**Kutipan Teks**
+-------+

Jumat 20-12-2019,16:22 WIB
Jakarta, Aktual News-Keanggotaan DPR RI dan DPRD biasanya dengan bangga menyebut dirinya “wakil rakyat” tetapi kalau mau ditemui saja sudah dipersulit dengan aneka-ragam prosedur yang juga terasa sangat berkelit-belit, tentu sampai dunia kiamat sekali pun tidak bisa sepenuhnya menunaikan fungsi perwakilan rakyat tersebut. Sebaliknya, statusnya sebagai anggota DPR atau DPRD yang diperoleh dari “suara rakyat” hanya bisa dijadikan sebagai obyek gagah-gagahan belaka atau obyek untuk menuntut dihormati dengan sebutan “Yang Terhormat” tidak soal apakah orang yang dihadapinya itu seorang anak balita atau mungkin seseorang yang sudah berusia uzur, sedangkan segala fasilitas yang diberikan oleh negara/daerah dari pembelanjaan anggaran yang dibebankan kepada rakyat hanya dijadikan sekedar sarana mengais peluang-peluang tertentu bagi dirinya atau kaum-kerabat atau kroni-kroninya saja.
Apalagi berkenaan
“era keterbukaan” sekarang, seyogianya pimpinan dan para anggota DPR atau pun DPRD sudah harus mulai belajar membuka diri menerima kedatangan warga dengan prosedur yang sesederhana mungkin. Sebagai contoh, bagi seseorang tamu/pengunjung misalnya, kalau pada Pos Depan di pintu gerbang masuk Kompleks MPR/DPR/DPD di Senayan sudah diminta menyerahkan KTP atau Bukti-Diri, maka petugas-petugas pada Pos Pemeriksaan di dalam Gedung Nusantara I jangan lagi meminta KTP atau Bukti-Diri melainkan sudah cukup dengan memperlihatkan Kartu-Kunjungan yang didapat dari Petugas di Pos Gerbong Depan. Jika kembali diminta KTP atau Bukti-Diri, seseorang warga Desa yang datang ke Senayan dengan harapan akan mengajukan sesuatu kepentingannya mau tak mau harus kembali sambil mengelus dada, karena tidak banyak orang desa memiliki bukti-diri lain (misalnya : SIM), kecuali KTP.

+-------+

**Soal a**
Ambil semua baris data yang mengandung kata "isolated", lalu salin baris-baris itu.
Artikel tentang wakil rakyat di atas tidak berhubungan dengan baris data sesudahnya.

**Data yang Diberikan**
+-------+

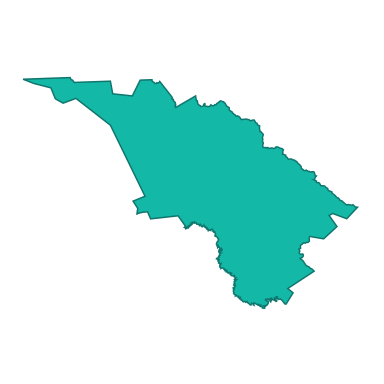 outline of Usino Bundi District, Madang, Papua New Guinea, rotated 178°
{"feature_id": "67681753B48669646267730", "entity_name": "Usino Bundi District", "entity_type": "district", "adm_level": 2, "iso_a3": "PNG", "parent_name": "Papua New Guinea", "parent_adm1": "Madang", "projection": "mercator", "projection_center": [145.078, -5.469], "detail": "fine", "context": "isolated", "style": "filled", "palette": "teal", "viewbox_px": 384, "rotation_deg": 178, "n_neighbors": 0, "source": "geoboundaries", "source_scale": "gbopen_adm2", "svg_char_len": 5964}
<svg xmlns="http://www.w3.org/2000/svg" viewBox="0 0 384 384"><g transform="rotate(178 192 192)"><path d="M208.4,286.7L208.9,287.9L220.4,303.6L221.2,302.5L223.0,302.1L223.3,302.4L223.8,301.8L225.2,301.7L226.1,302.8L227.9,304.0L228.1,305.6L239.9,305.6L248.3,290.1L267.8,292.9L269.7,305.6L305.9,305.6L307.5,308.0L308.9,308.4L309.8,310.6L356.9,310.6L346.0,305.9L329.4,301.0L325.3,289.9L317.7,285.3L304.7,289.6L271.2,261.6L239.1,189.4L251.2,184.9L246.8,177.6L247.8,171.9L247.5,171.9L247.4,172.5L245.7,172.6L245.1,173.2L243.1,173.1L241.9,173.7L241.1,173.5L237.1,173.8L234.3,166.6L206.7,168.7L199.7,158.0L200.2,157.7L200.1,157.1L200.7,156.9L199.9,156.4L199.5,155.4L199.0,155.7L199.3,157.0L197.2,156.0L196.8,156.5L197.6,157.2L197.3,157.8L196.9,158.1L196.7,157.7L196.3,158.2L196.0,157.5L195.2,158.2L194.9,159.4L194.7,158.8L194.4,159.3L194.0,159.0L192.9,159.9L192.9,160.7L193.4,160.9L193.4,161.5L192.5,161.9L191.6,161.0L191.1,161.2L190.9,160.8L190.5,160.8L190.9,161.5L190.5,162.0L188.5,160.9L188.4,159.7L185.7,159.3L186.0,158.6L185.8,158.2L184.7,159.3L184.0,157.7L183.7,158.1L183.0,157.5L182.9,156.9L182.6,156.9L182.3,157.6L181.4,157.7L181.2,158.3L180.5,156.5L180.3,156.4L179.9,157.0L178.2,155.5L179.1,155.4L178.4,154.4L177.9,154.9L177.2,153.6L177.2,152.7L176.9,152.7L176.8,153.6L174.7,152.9L174.9,153.6L172.8,154.1L172.4,152.5L172.6,151.5L172.1,152.2L170.8,151.4L171.3,150.9L170.5,150.6L170.2,149.9L169.8,148.6L170.4,148.1L170.1,147.8L170.5,147.2L168.7,146.3L167.9,145.3L167.7,144.5L167.1,144.2L167.7,141.9L168.5,141.3L169.3,139.9L169.3,138.5L167.9,137.8L168.8,137.1L168.3,136.5L168.3,135.6L167.4,136.5L167.0,135.7L166.1,135.1L166.5,133.2L164.9,133.8L164.6,134.5L164.0,133.6L164.1,132.5L164.8,132.0L165.0,133.5L165.8,132.1L166.5,132.0L166.7,133.0L167.0,133.0L167.4,131.1L166.2,130.6L166.3,129.9L165.5,129.8L166.6,129.3L166.7,128.3L166.3,127.7L167.1,127.5L167.1,126.1L167.8,126.3L168.5,124.9L169.8,124.8L169.9,124.4L169.1,124.3L168.7,123.4L167.9,123.8L167.2,123.5L168.3,121.6L167.5,120.8L167.8,120.0L166.9,119.7L166.4,119.1L165.5,119.5L165.9,118.2L166.8,117.9L166.8,116.0L166.0,115.0L165.4,115.1L165.5,114.6L164.4,115.2L163.5,114.8L162.2,112.9L162.0,113.7L161.2,112.8L161.7,112.6L161.1,112.2L160.5,112.4L160.3,111.3L160.9,111.6L160.7,111.0L159.7,110.8L159.5,111.4L158.7,109.6L158.2,110.1L157.5,109.9L157.1,110.3L156.4,110.0L157.0,109.5L156.8,108.5L155.7,108.8L156.2,108.1L155.8,107.3L154.7,106.7L153.4,107.0L153.0,106.2L152.6,106.8L151.8,104.7L151.2,104.7L152.0,104.0L151.5,103.4L152.0,103.2L151.0,102.9L151.8,102.7L152.5,101.8L151.8,101.6L152.8,100.9L152.6,100.6L153.0,99.6L152.6,99.6L152.4,98.8L153.6,97.6L153.2,97.2L151.9,97.3L151.9,96.9L153.1,94.9L153.5,95.2L154.2,94.7L153.2,93.7L154.0,93.4L153.7,92.1L154.2,91.5L153.5,89.6L153.9,89.0L152.3,87.6L152.3,86.6L151.4,87.3L151.0,86.5L149.2,86.2L149.6,85.3L148.4,84.9L147.5,85.2L147.3,84.9L148.6,84.3L148.3,83.6L147.0,83.2L146.5,82.1L145.8,82.2L144.9,80.7L144.5,80.4L143.6,80.8L142.7,80.6L142.4,80.0L141.5,80.6L140.7,80.6L140.7,79.6L139.7,79.3L139.5,78.7L138.8,78.4L137.8,77.1L136.9,77.1L136.2,78.9L135.6,78.3L134.6,78.0L134.7,77.1L134.0,76.7L134.3,78.2L134.1,78.9L133.7,79.0L129.9,76.6L129.6,77.5L129.3,77.5L128.7,76.5L127.5,76.6L128.1,75.6L127.8,75.2L126.6,75.4L125.7,74.6L125.8,73.7L124.8,73.4L123.4,73.4L123.3,74.8L124.3,75.7L122.7,75.9L122.2,75.5L121.5,76.4L120.7,76.5L119.7,78.3L119.5,80.2L121.7,80.8L122.4,81.7L122.3,82.0L121.3,81.3L120.5,82.6L118.1,81.4L117.8,81.6L117.7,82.8L116.7,83.1L115.9,82.8L115.8,82.3L117.6,80.3L117.6,79.8L117.2,79.4L116.8,80.5L115.7,81.8L114.0,81.3L111.9,79.8L111.3,79.8L111.1,80.2L111.5,80.6L112.8,80.9L113.5,82.0L113.3,83.1L112.5,82.4L111.7,82.2L111.4,82.4L111.5,84.4L110.3,84.3L110.6,83.2L109.7,81.6L107.6,82.0L105.8,80.7L103.1,76.9L101.9,76.7L94.5,87.7L99.7,92.2L72.7,108.6L74.6,110.7L76.9,112.0L77.5,112.9L80.5,114.5L83.7,119.7L86.1,121.5L86.2,122.1L84.1,122.7L83.2,123.8L83.0,125.0L83.2,125.9L84.0,126.3L85.0,125.8L86.3,126.3L86.9,126.9L86.9,127.8L86.3,129.1L87.2,131.2L85.5,131.9L85.4,132.7L85.7,134.0L85.4,134.9L83.6,136.0L82.7,137.1L82.2,137.0L81.5,137.3L80.5,136.9L79.6,137.6L77.8,137.6L76.4,138.9L76.5,142.3L75.9,143.5L62.1,140.6L48.3,152.4L55.8,163.8L52.1,165.6L38.3,159.9L27.1,171.0L29.4,171.4L31.6,173.7L32.4,173.2L36.6,174.0L38.0,173.6L42.6,177.9L44.8,178.9L45.1,179.9L46.2,181.0L46.6,180.9L48.1,182.1L48.7,183.1L52.3,186.2L52.1,187.1L52.3,187.3L55.8,188.8L56.4,191.0L57.4,191.3L59.3,193.4L63.1,193.9L64.2,196.2L64.9,196.9L67.0,197.1L67.5,197.7L67.3,198.6L70.0,200.1L69.2,200.1L68.5,201.9L67.2,203.7L68.2,203.9L69.2,207.6L69.8,208.0L71.3,208.1L72.9,207.7L73.9,208.4L75.2,208.6L77.1,209.9L77.8,209.5L79.4,209.5L80.7,211.0L81.7,211.3L82.2,213.9L83.7,215.8L84.8,216.5L86.5,219.0L87.0,218.9L88.4,220.3L90.1,220.6L91.2,221.4L92.2,221.6L94.5,221.3L95.7,223.2L97.0,224.0L97.1,225.6L98.3,225.9L99.2,226.5L100.2,226.5L99.8,228.5L100.0,229.1L99.2,231.0L100.4,232.2L102.8,232.8L104.2,233.8L106.0,234.2L107.0,233.8L107.1,233.0L108.8,232.6L110.6,233.3L113.5,232.8L114.5,233.7L115.1,233.5L115.4,233.8L116.2,233.3L117.1,233.9L119.0,233.9L119.7,234.8L119.6,236.8L119.1,237.9L119.2,239.1L119.8,239.8L119.4,242.5L119.8,243.7L118.7,247.0L121.0,249.8L121.7,249.9L121.8,250.2L122.4,253.4L122.1,255.7L124.1,256.8L124.6,258.4L125.9,258.9L127.2,261.6L127.6,261.8L129.3,261.7L130.9,261.0L132.5,262.3L133.8,262.5L134.9,263.0L140.3,262.7L141.8,265.2L143.7,266.5L144.6,266.1L145.3,266.2L146.1,267.5L146.7,267.7L148.7,269.7L149.1,270.6L151.9,272.5L151.9,275.0L154.5,276.8L155.8,279.6L156.8,280.2L157.2,281.0L160.4,282.1L162.2,280.8L162.2,280.4L164.0,279.7L164.9,278.4L166.1,278.5L167.1,277.6L168.5,277.3L170.1,278.5L171.6,276.7L175.8,277.3L176.2,277.8L175.9,279.6L176.3,279.9L177.2,279.2L177.4,278.2L178.2,277.2L180.4,277.1L180.7,277.9L182.7,279.2L183.2,280.4L183.5,282.9L184.3,283.4L184.8,285.2L185.0,287.9L205.3,277.0L205.7,277.7L205.5,278.6L205.9,279.0L205.2,279.7L205.7,282.2L207.1,283.3L207.4,285.2L208.1,285.2L208.8,285.9L208.4,286.7Z" fill="#14b8a6" stroke="#0f766e" stroke-width="1.5"/></g></svg>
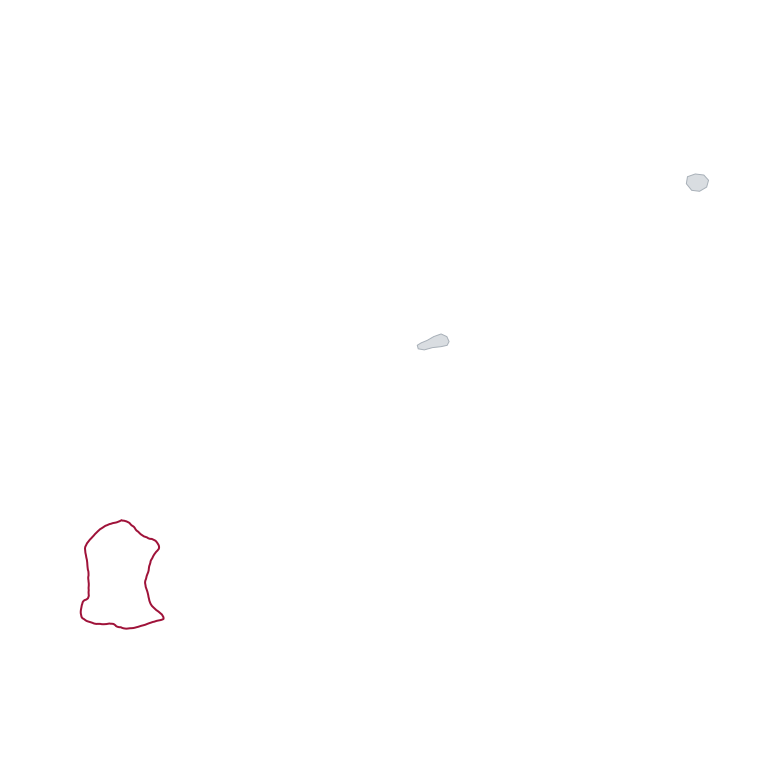 location of Faadhippolhu, Maldives, rotated 233°
{"feature_id": "70690204B52357859866053", "entity_name": "Faadhippolhu", "entity_type": "district", "adm_level": 2, "iso_a3": "MDV", "parent_name": "Maldives", "parent_adm1": "", "projection": "orthographic", "projection_center": [73.502, 5.401], "detail": "fine", "context": "in_parent", "style": "outline", "palette": "rose", "viewbox_px": 768, "rotation_deg": 233, "n_neighbors": 0, "source": "geoboundaries", "source_scale": "gbopen_adm2", "svg_char_len": 2784}
<svg xmlns="http://www.w3.org/2000/svg" viewBox="0 0 768 768"><g transform="rotate(233 384 384)"><path d="M389.6,459.7L384.0,462.7L378.7,461.5L376.9,457.7L379.5,452.0L383.9,444.6L387.0,436.7L391.5,432.5L394.9,433.9L394.5,438.4L392.9,444.5L391.9,452.4L389.6,459.7ZM358.4,765.2L351.4,765.8L347.1,760.2L348.0,752.0L353.5,746.3L362.0,746.0L366.9,751.1L364.4,759.0L358.4,765.2Z" fill="#d9dde1" stroke="#a8b0b8" stroke-width="1"/><path d="M393.5,107.3L395.6,107.3L397.0,106.9L398.3,106.2L399.7,105.5L400.4,104.9L401.0,104.1L401.7,103.5L402.9,102.8L404.1,102.4L405.6,101.4L406.7,100.6L408.7,99.9L410.4,99.3L412.2,99.0L413.9,98.8L415.8,98.2L417.4,98.1L418.8,98.3L420.4,98.3L421.7,97.9L422.9,97.4L424.1,97.2L426.1,97.1L427.2,96.7L428.3,96.1L429.2,95.7L430.2,94.9L431.2,94.2L431.8,93.5L432.4,92.8L433.1,92.5L433.4,91.2L433.5,90.3L433.9,89.1L434.1,88.1L434.7,86.5L435.4,85.1L436.1,83.7L436.7,81.8L437.3,80.5L437.6,79.2L438.0,77.5L438.4,76.3L438.5,75.2L438.6,73.1L438.7,71.7L438.9,69.8L438.7,68.0L438.6,66.8L438.3,64.6L438.1,63.0L437.6,60.8L437.3,59.0L437.0,57.5L436.7,55.4L436.0,52.8L435.5,50.9L434.6,49.2L433.8,47.5L432.6,46.2L431.1,45.3L429.0,44.0L426.6,42.9L424.7,41.9L422.4,40.9L419.8,39.4L418.0,38.2L416.4,37.2L414.0,35.8L412.4,35.2L410.8,34.2L409.0,32.9L407.7,31.5L406.3,30.5L405.2,29.9L403.8,29.0L402.4,28.2L400.8,27.0L398.9,25.3L396.9,24.0L395.6,22.8L393.8,21.6L392.5,20.8L391.8,19.8L391.0,18.5L391.0,16.7L391.2,15.9L391.6,14.7L391.5,13.3L391.2,12.3L390.8,11.7L390.0,10.7L389.2,9.5L387.8,8.0L386.9,7.0L385.9,5.9L384.7,4.8L383.5,3.9L382.0,3.2L380.1,2.3L378.5,2.2L376.8,2.9L375.4,3.3L373.9,3.8L372.5,4.7L370.2,6.4L368.6,7.5L367.5,8.1L366.4,9.0L365.4,10.0L364.7,11.1L363.9,12.1L363.3,12.9L362.0,14.1L360.8,15.6L360.1,16.7L359.3,17.9L359.0,18.5L358.0,20.5L357.1,21.4L356.4,22.3L355.2,23.5L354.8,23.7L352.9,24.3L352.0,24.3L350.7,24.9L349.3,26.0L348.6,26.9L348.0,27.5L346.8,28.1L345.5,29.1L343.7,30.9L342.8,32.4L341.9,34.0L341.0,35.3L340.0,36.9L339.3,38.4L338.8,39.7L338.0,41.6L337.4,43.4L336.9,44.8L336.3,46.2L335.4,48.5L334.8,50.8L334.2,52.8L333.7,54.2L333.1,56.1L332.4,57.6L331.7,59.8L330.8,61.7L330.2,62.9L329.7,64.0L329.2,65.6L329.1,66.4L329.7,67.1L330.9,67.6L333.6,67.9L335.3,67.5L337.2,67.1L338.7,66.7L340.4,66.1L344.4,65.4L346.5,65.1L348.9,65.3L350.1,65.6L352.1,66.2L353.8,67.0L355.7,67.8L357.2,68.6L359.0,69.4L360.2,69.9L361.3,70.3L363.2,70.9L365.4,71.6L366.4,72.2L367.2,72.6L369.0,73.5L370.0,74.4L370.8,75.3L371.4,76.4L372.2,77.4L373.4,78.8L374.5,80.5L375.2,81.7L375.7,82.5L376.9,84.0L378.2,85.2L379.4,86.4L380.2,87.4L380.8,88.4L382.0,90.0L382.8,90.8L383.4,91.7L383.7,92.4L384.3,94.0L385.0,95.3L385.6,96.5L386.3,98.3L386.7,99.7L387.1,101.1L387.3,102.8L387.6,103.8L387.9,105.0L388.7,105.9L389.9,106.7L391.3,107.1L393.5,107.3Z" fill="none" stroke="#9f1239" stroke-width="2"/></g></svg>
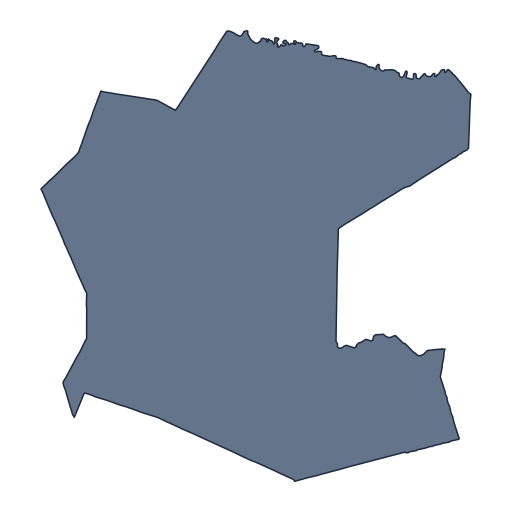 the district of San Pedro Carchá, Alta Verapaz, Guatemala
{"feature_id": "79465075B56532928318150", "entity_name": "San Pedro Carchá", "entity_type": "district", "adm_level": 2, "iso_a3": "GTM", "parent_name": "Guatemala", "parent_adm1": "Alta Verapaz", "projection": "robinson", "projection_center": [-90.098, 15.577], "detail": "fine", "context": "isolated", "style": "filled", "palette": "slate", "viewbox_px": 512, "rotation_deg": 0, "n_neighbors": 0, "source": "geoboundaries", "source_scale": "gbopen_adm2", "svg_char_len": 5766}
<svg xmlns="http://www.w3.org/2000/svg" viewBox="0 0 512 512"><path d="M470.9,94.2L469.4,93.2L468.9,93.0L461.4,83.5L460.1,81.8L459.5,81.4L456.5,77.6L454.3,75.1L452.5,74.0L452.5,73.2L451.6,72.6L449.4,70.4L448.6,69.7L447.9,69.6L447.1,70.1L446.8,70.7L446.1,72.1L445.4,72.5L444.8,72.1L444.7,71.6L444.6,70.6L444.4,69.8L443.7,69.5L441.7,70.1L441.2,70.4L438.9,73.8L438.0,74.4L437.3,74.7L436.8,75.4L436.0,76.6L435.3,76.6L435.0,76.0L434.7,73.7L434.1,73.4L433.4,73.6L432.7,74.2L432.4,74.6L431.8,75.6L431.1,76.4L428.6,76.5L427.4,76.3L426.8,76.1L426.1,75.5L425.6,74.6L425.1,73.9L424.4,73.6L423.8,74.0L422.8,75.3L421.5,76.4L421.1,76.8L420.2,78.1L419.6,78.7L418.8,78.9L418.1,78.8L416.7,78.0L416.2,77.3L416.2,75.7L416.1,74.6L415.6,73.9L415.2,73.6L414.4,73.5L413.7,74.0L413.5,74.9L413.4,75.9L413.4,77.9L413.1,78.6L412.8,79.1L412.3,79.2L411.8,79.2L411.2,79.1L408.8,78.3L407.5,78.1L406.8,77.8L406.3,77.2L406.3,76.2L406.6,74.9L407.1,73.1L407.1,71.9L406.5,71.2L405.7,71.3L405.4,71.8L404.3,74.6L403.2,76.7L402.9,77.1L402.2,77.5L401.6,77.4L400.7,77.1L399.9,76.4L399.4,75.5L399.2,74.6L399.1,73.2L398.4,72.8L397.6,72.7L396.8,72.1L395.7,71.0L395.3,70.7L393.9,70.1L393.1,69.9L389.7,69.7L387.8,70.1L387.3,70.1L385.8,69.9L384.9,69.9L384.4,70.2L383.8,70.6L383.1,70.9L382.3,71.0L381.8,70.9L381.3,70.6L379.4,68.6L379.0,67.5L379.1,66.6L379.2,65.6L379.2,65.0L378.7,64.5L378.1,64.5L377.4,65.0L376.3,66.3L376.1,67.4L375.9,69.4L375.3,69.5L374.6,68.9L374.1,68.2L373.3,67.6L369.0,66.8L367.6,66.4L366.0,64.9L365.4,64.5L360.9,63.1L354.3,61.4L352.9,61.5L352.1,61.2L351.7,60.7L350.9,60.5L347.7,60.2L347.0,60.0L346.6,59.7L345.9,59.5L344.7,59.5L344.0,59.2L342.5,58.4L341.8,58.4L340.2,58.7L338.2,58.5L337.2,58.6L336.7,58.6L336.2,58.3L336.1,56.8L335.9,56.1L335.1,55.7L334.0,55.7L332.7,55.8L331.2,56.2L329.0,56.4L327.8,55.9L325.4,55.7L324.1,55.3L322.1,55.0L321.7,54.2L321.7,52.9L321.4,51.8L320.6,51.4L317.6,51.3L316.3,51.9L315.6,51.9L315.0,51.7L314.6,51.3L314.6,50.6L315.1,50.2L317.0,49.3L318.2,48.6L318.7,48.1L318.8,47.3L318.8,46.5L318.5,46.0L318.0,45.7L317.3,45.5L308.1,44.1L307.3,43.9L306.2,43.9L305.3,45.6L304.6,46.3L304.0,46.6L303.3,46.4L302.8,45.4L302.7,44.5L302.4,43.8L302.0,43.4L301.5,43.1L300.7,43.0L297.4,42.8L296.9,42.6L296.4,41.9L295.8,41.3L295.2,40.9L294.5,40.8L293.8,41.2L293.9,42.0L295.1,43.4L295.4,43.9L294.9,44.4L294.1,44.2L293.4,43.6L292.7,43.4L291.3,43.5L290.4,44.0L289.6,44.7L288.9,44.8L288.6,44.2L288.4,43.4L288.1,42.7L287.3,42.5L286.9,42.0L286.3,40.9L285.6,40.3L284.8,40.4L284.1,40.7L283.6,41.0L283.1,41.5L282.9,42.6L283.1,43.4L283.9,43.6L284.8,43.6L285.7,43.8L286.0,44.3L285.7,44.9L283.3,46.0L282.7,45.7L281.8,44.8L281.0,44.7L280.3,46.0L279.8,46.5L279.4,46.8L278.5,47.0L277.8,47.0L277.3,46.3L277.8,45.8L278.1,45.1L277.8,44.5L277.2,43.8L276.5,42.4L278.0,40.1L278.7,39.3L278.5,38.5L277.9,38.2L276.0,37.8L275.1,37.8L274.8,38.5L274.6,43.4L274.1,44.0L273.4,43.7L273.0,42.8L272.7,41.9L272.3,41.3L271.6,40.8L270.6,40.6L269.8,40.4L269.4,39.9L269.1,39.3L268.5,39.0L268.1,39.5L268.1,40.5L267.9,41.6L267.5,41.8L266.9,41.7L266.3,40.9L266.7,39.3L266.1,38.9L265.3,39.1L264.5,38.8L264.0,38.5L263.4,38.3L262.5,38.3L261.9,38.5L261.3,39.0L261.0,39.4L260.7,41.4L260.0,41.4L259.4,41.6L258.9,42.2L258.1,42.8L257.4,43.1L256.5,43.3L255.8,43.1L255.0,42.8L253.2,41.7L250.2,38.9L249.0,36.3L247.9,34.2L247.8,33.0L247.8,31.5L247.6,31.0L247.1,30.7L244.0,31.5L243.3,32.9L242.0,34.9L240.7,36.0L239.8,36.2L236.2,34.5L233.5,32.7L231.1,31.8L229.5,31.1L227.7,31.0L226.7,31.4L218.3,44.1L217.0,46.2L215.2,49.4L211.1,55.6L180.7,102.6L177.1,108.0L175.3,110.3L172.0,108.4L167.9,106.3L166.5,105.4L156.8,100.2L116.0,93.9L106.8,92.3L104.7,92.1L100.9,91.1L93.3,111.2L91.8,115.8L90.0,120.8L88.5,124.2L87.0,128.3L81.4,144.5L80.4,147.0L78.5,152.4L75.6,155.7L73.9,157.4L66.0,164.6L54.4,176.3L49.2,180.9L45.4,184.7L41.2,188.6L41.1,189.2L42.5,192.0L52.1,215.1L54.8,220.5L61.9,236.9L62.9,239.1L64.6,243.8L67.6,250.2L68.9,253.4L70.8,257.3L73.8,264.6L78.8,276.3L82.9,285.2L84.1,288.3L86.7,293.2L86.4,304.2L86.7,309.0L86.6,337.6L86.5,338.8L85.7,340.0L83.2,344.9L80.3,351.1L75.7,359.0L66.5,376.4L63.5,381.3L63.1,382.3L63.2,383.8L63.9,386.4L65.4,390.1L70.0,406.1L70.8,408.4L72.6,414.6L74.2,417.1L75.0,415.7L84.0,393.6L85.0,393.1L89.5,394.4L96.6,397.3L106.2,400.1L121.0,405.4L125.9,406.7L142.7,412.8L155.6,416.8L158.0,417.6L165.4,421.2L179.7,427.7L182.4,429.1L192.3,433.3L204.9,439.1L212.4,442.5L234.0,452.4L243.5,457.0L251.0,460.4L255.9,462.3L274.4,470.6L278.0,472.4L286.9,476.5L292.9,479.2L294.2,480.3L294.6,481.3L297.6,480.5L307.8,477.7L316.5,475.7L320.7,474.4L340.5,469.2L349.8,466.5L404.3,452.3L405.2,452.0L406.1,452.8L408.4,452.7L409.2,451.9L416.4,450.6L417.3,449.8L418.8,449.4L424.6,448.3L429.5,446.7L432.8,446.3L433.7,445.6L441.0,444.0L441.7,443.4L448.9,442.2L450.8,441.1L458.7,439.3L459.2,438.4L459.1,437.8L458.7,437.2L453.9,422.2L452.6,416.5L451.2,413.6L449.5,406.0L448.1,403.4L447.1,399.4L447.0,397.5L445.5,394.4L445.0,391.4L441.5,380.6L440.3,376.6L442.3,366.7L442.0,366.1L443.7,357.3L444.1,351.8L444.9,349.2L441.6,348.9L441.2,349.3L437.9,349.3L427.4,350.5L423.6,354.3L420.3,355.7L419.1,355.8L417.3,355.1L415.2,353.1L414.6,353.0L412.7,351.4L405.4,343.9L403.2,343.1L395.5,335.6L393.4,336.1L390.5,337.5L388.6,337.5L385.6,336.3L383.5,334.3L376.7,334.7L375.4,334.8L373.6,336.3L372.8,340.0L371.9,340.7L370.2,340.7L366.7,339.5L365.2,339.6L364.0,340.5L360.6,342.5L358.8,342.9L356.6,345.0L356.2,345.6L356.3,346.5L354.5,347.9L346.2,345.3L343.7,346.4L342.3,347.7L339.2,348.3L337.5,346.9L337.4,343.6L336.0,341.4L337.1,273.6L338.4,228.7L344.4,224.5L362.0,213.9L365.1,212.0L368.8,209.5L373.9,206.5L379.2,203.1L389.1,196.9L392.8,194.8L401.9,189.0L405.4,187.3L409.6,186.1L418.9,179.9L453.3,158.2L455.4,157.5L459.7,153.9L460.9,153.7L462.5,152.2L466.6,150.2L468.5,148.4L470.2,101.6L470.9,94.2Z" fill="#64748b" stroke="#1e293b" stroke-width="1.5"/></svg>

+-------+

**Soal b**
Berdasarkan artikel tentang wakil rakyat, mengapa petugas di Pos Pemeriksaan Gedung Nusantara I sebaiknya tidak meminta KTP lagi? Jawab dalam satu sampai tiga kalimat.

**Jawaban a**
{"feature_id": "67681753B48669646267730", "entity_name": "Usino Bundi District", "entity_type": "district", "adm_level": 2, "iso_a3": "PNG", "parent_name": "Papua New Guinea", "parent_adm1": "Madang", "projection": "mercator", "projection_center": [145.078, -5.469], "detail": "fine", "context": "isolated", "style": "filled", "palette": "teal", "viewbox_px": 384, "rotation_deg": 178, "n_neighbors": 0, "source": "geoboundaries", "source_scale": "gbopen_adm2", "svg_char_len": 5964}
{"feature_id": "79465075B56532928318150", "entity_name": "San Pedro Carchá", "entity_type": "district", "adm_level": 2, "iso_a3": "GTM", "parent_name": "Guatemala", "parent_adm1": "Alta Verapaz", "projection": "robinson", "projection_center": [-90.098, 15.577], "detail": "fine", "context": "isolated", "style": "filled", "palette": "slate", "viewbox_px": 512, "rotation_deg": 0, "n_neighbors": 0, "source": "geoboundaries", "source_scale": "gbopen_adm2", "svg_char_len": 5766}

**Jawaban b**
KTP atau bukti diri sudah diserahkan di Pos Depan gerbang kompleks, jadi di dalam gedung cukup menunjukkan Kartu-Kunjungan. Jika KTP diminta lagi, warga desa terpaksa pulang dengan kecewa karena kebanyakan orang desa tidak memiliki bukti diri lain, misalnya SIM, selain KTP.